* [PAGE TEXT]
An Australian soldier stands on the tarmac at Honiara Airport, Solomon Islands, Tuesday, November 30, 2021. Photo: VCG

For decades, Australia, the "manager" of the United States in their perceived South Pacific region "backyard," has blatantly projected its expansive hegemony by treating island nations as vassal states.

Although the region has been "neglected" by the US and Australia for long, when China attempts to cultivate normal cooperation and economic exchanges there, Canberra, Washington, and their allies are unrelenting in their hysteric attacks against China.

The security pact signed in late March between China and the Solomon Islands has been constantly obstructed by Australia, the bully in the South Pacific, backed by the US. In a row, Australian and American envoys have visited the island country, trying to pressure it to quit cooperation with China.

The Solomon Islands is now at the center of attention but its Prime Minister, Manasseh Sogavare, has refused to compromise and called the denunciations from the West "insulting."

"Australia has always viewed the South Pacific region as its own backyard, treating island countries as vassal states with a colonial mentality," said Chen Hong, president of the Chinese Association of Australian Studies and director of the Australian Studies Center at the East China Normal University.

Trying to revive the Monroe Doctrine in the South Pacific region will get no support and lead to nowhere, Wang Wenbin, spokesperson of the Chinese Foreign Ministry said on Monday.

Experts noted that countless precedents have proved that when the US and its allies launch such an intensive "diplomatic siege" and "public opinion bombing" against a "smaller country," if it refuses to "compromise," it may face a blockade or even regime subversion.

* [DATA ROWS]
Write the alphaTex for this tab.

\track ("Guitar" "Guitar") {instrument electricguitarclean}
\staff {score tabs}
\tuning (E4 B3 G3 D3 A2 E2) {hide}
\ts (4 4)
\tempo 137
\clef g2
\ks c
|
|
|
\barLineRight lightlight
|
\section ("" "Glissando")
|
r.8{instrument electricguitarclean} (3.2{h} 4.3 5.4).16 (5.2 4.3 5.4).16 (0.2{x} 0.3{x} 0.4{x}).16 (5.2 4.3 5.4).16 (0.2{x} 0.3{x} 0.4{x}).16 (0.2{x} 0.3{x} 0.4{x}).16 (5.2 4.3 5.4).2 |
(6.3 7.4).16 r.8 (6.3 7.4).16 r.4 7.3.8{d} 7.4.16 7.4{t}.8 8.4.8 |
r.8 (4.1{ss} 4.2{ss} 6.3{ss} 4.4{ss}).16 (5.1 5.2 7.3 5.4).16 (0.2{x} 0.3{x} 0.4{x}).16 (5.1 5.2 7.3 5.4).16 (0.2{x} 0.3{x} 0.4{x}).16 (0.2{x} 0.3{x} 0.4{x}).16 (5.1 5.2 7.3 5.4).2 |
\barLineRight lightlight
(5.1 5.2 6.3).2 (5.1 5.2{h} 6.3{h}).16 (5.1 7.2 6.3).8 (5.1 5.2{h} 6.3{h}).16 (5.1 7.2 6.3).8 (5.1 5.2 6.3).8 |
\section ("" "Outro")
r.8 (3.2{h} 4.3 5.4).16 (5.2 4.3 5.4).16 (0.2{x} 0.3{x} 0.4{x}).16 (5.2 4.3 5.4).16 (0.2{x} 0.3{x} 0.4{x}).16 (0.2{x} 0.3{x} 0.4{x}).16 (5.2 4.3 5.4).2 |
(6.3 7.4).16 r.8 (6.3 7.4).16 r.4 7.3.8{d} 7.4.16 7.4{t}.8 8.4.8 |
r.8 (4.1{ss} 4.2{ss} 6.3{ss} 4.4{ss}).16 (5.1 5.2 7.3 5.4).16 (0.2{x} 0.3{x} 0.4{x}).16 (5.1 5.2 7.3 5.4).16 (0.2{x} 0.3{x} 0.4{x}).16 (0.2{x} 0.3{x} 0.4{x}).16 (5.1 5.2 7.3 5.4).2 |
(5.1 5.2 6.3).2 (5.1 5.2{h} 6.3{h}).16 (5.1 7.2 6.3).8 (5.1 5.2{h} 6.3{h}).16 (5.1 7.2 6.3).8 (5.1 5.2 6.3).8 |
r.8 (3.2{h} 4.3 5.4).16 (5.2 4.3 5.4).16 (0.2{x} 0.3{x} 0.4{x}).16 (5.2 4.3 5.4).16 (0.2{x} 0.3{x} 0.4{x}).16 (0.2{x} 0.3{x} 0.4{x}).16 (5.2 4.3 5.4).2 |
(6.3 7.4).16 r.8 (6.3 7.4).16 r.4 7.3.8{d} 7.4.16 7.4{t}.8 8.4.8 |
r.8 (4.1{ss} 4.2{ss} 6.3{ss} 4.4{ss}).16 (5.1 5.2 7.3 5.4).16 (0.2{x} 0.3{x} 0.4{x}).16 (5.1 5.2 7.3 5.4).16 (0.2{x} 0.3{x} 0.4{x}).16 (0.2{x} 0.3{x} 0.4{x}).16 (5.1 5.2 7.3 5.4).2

* [JOBS]
**1.** In the article on the China–Solomon Islands security pact, what word did Prime Minister Manasseh Sogavare use for the denunciations from the West?
**2.** Extend the article on the China–Solomon Islands security pact, picking up right after its final sentence.

* [OUTPUTS]
**1.** He called them "insulting."

**2.**
A tradition of bullying

Looking back on past decades, Australia has been keeping exerting political pressure and military influence on the countries in the South Pacific region and obstructing their economic cooperation with others.

Australia's hegemonic thinking of brazenly treating the independent Pacific island countries as its colonies or vassal states is sometimes more egregious and uglier than its American counterpart's, observers noted.

A report published on Saturday on The Sydney Morning Herald suggested that Australian spies are behind the "leak of a draft" of the security pact between China and the Solomon Islands. According to the report, the Australian intelligence services "encouraged a leak" "as a last resort" to put pressure on domestic and international public opinion, trying to force Sogavare to change his mind.

To strengthen its military hegemony in the South Pacific region, Australia has been working with the US in the expansion of their respective naval and air bases in the area.

In 2021, for instance, it reportedly committed $175 million to upgrade the Lombrum naval base on Manus Island, in Papua New Guinea. The base was jointly expanded by the US and Australia in recent years for stationing large warships.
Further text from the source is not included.